The robots.txt file is an important file located in your website files, it is a hidden file by default, you can view the robots.txt fie by logging into your Cpanal go to file manager and tick the show hidden files box then select the document root for the domain that you want to view the file, right click on the robots.txt file and select view.

The robots.txt is part of the robots exclusion protocol and this file regulates how and what files the robots can crawl, robots like the googlebot search out and harvest all the available links on your website and follow them to the next link, including all internal links on your website and all the external links linking to other websites on the internet, these links are then indexd by Google to be seached by other users to find what they are looking for.

With any website there are files and links with in that website that you do not want to be followed and indexed by the search engines, for example your installation files, libraries and logs, these files have no use to anyone if they are indexed and could cause a security problem as well, so these type of files are added to the disallow, and looks like this in your robots.txt file, Disallow: /installation/ now when the robots are crawling your site the instalation files are not indexed.

Files that you want indexed including any images as these count to your SEO score are allowed and look like this in your robots.txt file, Allow: /*.jpg*, the robots.txt file must be installed in the site root and not a subfolder within the main domain to work correctly, you can also place your links to your xml site map with in the robots.txt file, and the site map will be crawled and indexed when the robots crawl your website. 
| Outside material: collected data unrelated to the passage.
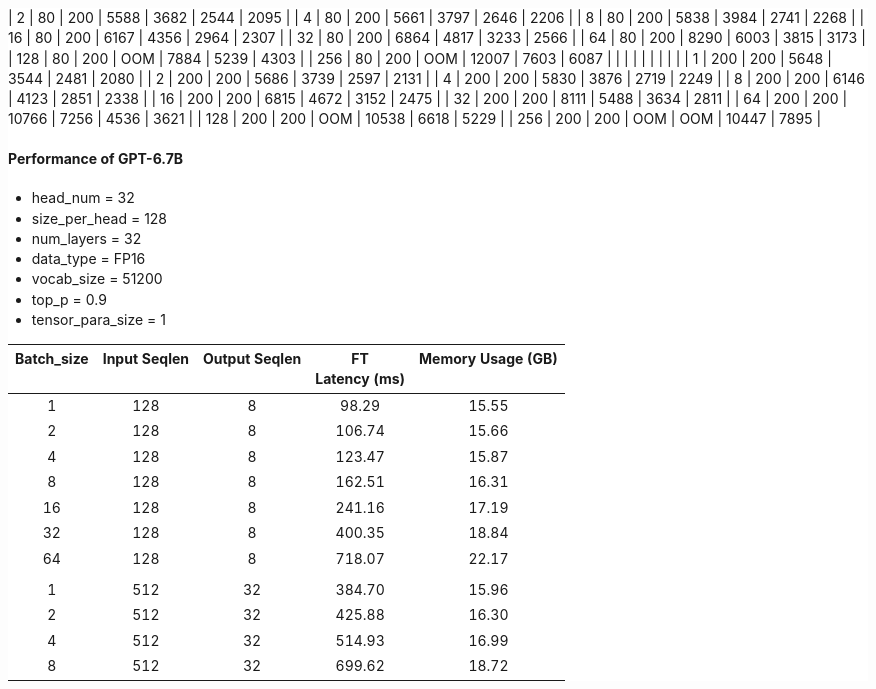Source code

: |     2      |      80      |      200      |               5588               |              3682              |              2544              |              2095              |
|     4      |      80      |      200      |               5661               |              3797              |              2646              |              2206              |
|     8      |      80      |      200      |               5838               |              3984              |              2741              |              2268              |
|     16     |      80      |      200      |               6167               |              4356              |              2964              |              2307              |
|     32     |      80      |      200      |               6864               |              4817              |              3233              |              2566              |
|     64     |      80      |      200      |               8290               |              6003              |              3815              |              3173              |
|    128     |      80      |      200      |               OOM                |              7884              |              5239              |              4303              |
|    256     |      80      |      200      |               OOM                |             12007              |              7603              |              6087              |
|            |              |               |                                  |                                |                                |                                |
|     1      |     200      |      200      |               5648               |              3544              |              2481              |              2080              |
|     2      |     200      |      200      |               5686               |              3739              |              2597              |              2131              |
|     4      |     200      |      200      |               5830               |              3876              |              2719              |              2249              |
|     8      |     200      |      200      |               6146               |              4123              |              2851              |              2338              |
|     16     |     200      |      200      |               6815               |              4672              |              3152              |              2475              |
|     32     |     200      |      200      |               8111               |              5488              |              3634              |              2811              |
|     64     |     200      |      200      |              10766               |              7256              |              4536              |              3621              |
|    128     |     200      |      200      |               OOM                |             10538              |              6618              |              5229              |
|    256     |     200      |      200      |               OOM                |              OOM               |             10447              |              7895              |

#### Performance of GPT-6.7B

* head_num = 32
* size_per_head = 128
* num_layers = 32
* data_type = FP16
* vocab_size = 51200
* top_p = 0.9
* tensor_para_size = 1

| Batch_size | Input Seqlen | Output Seqlen | FT <br/> Latency (ms) | Memory Usage (GB) |
| :--------: | :----------: | :-----------: | :-------------------: | :---------------: |
|     1      |     128      |       8       |         98.29         |       15.55       |
|     2      |     128      |       8       |        106.74         |       15.66       |
|     4      |     128      |       8       |        123.47         |       15.87       |
|     8      |     128      |       8       |        162.51         |       16.31       |
|     16     |     128      |       8       |        241.16         |       17.19       |
|     32     |     128      |       8       |        400.35         |       18.84       |
|     64     |     128      |       8       |        718.07         |       22.17       |
|            |              |               |                       |                   |
|     1      |     512      |      32       |        384.70         |       15.96       |
|     2      |     512      |      32       |        425.88         |       16.30       |
|     4      |     512      |      32       |        514.93         |       16.99       |
|     8      |     512      |      32       |        699.62         |       18.72       |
So how does the robots.txt work, the robots crawl every website on the internet by following every link on every website which is billions of links world wide, when the crawler arrives at your website or any other website it looks for the robots.txt file first and will read this file before crawling the rest of the site, the file instructs the crawler which files to index on your site before following the links to next website where it reads the robots.txt again.

The robots.txt is installed automatically when you install your content management system like Joomla or Wordpress, and the file is installed in a standard configuration, depending on your needs you edit the file to allow or to disallow what you want to be indexed or not to be indexed, when you have a subdomain each website needs to have its own robots.txt, the file is very useful for when you have duplicated content on your website, you can allow one to be indexed and disallow the duplicated one from indexing.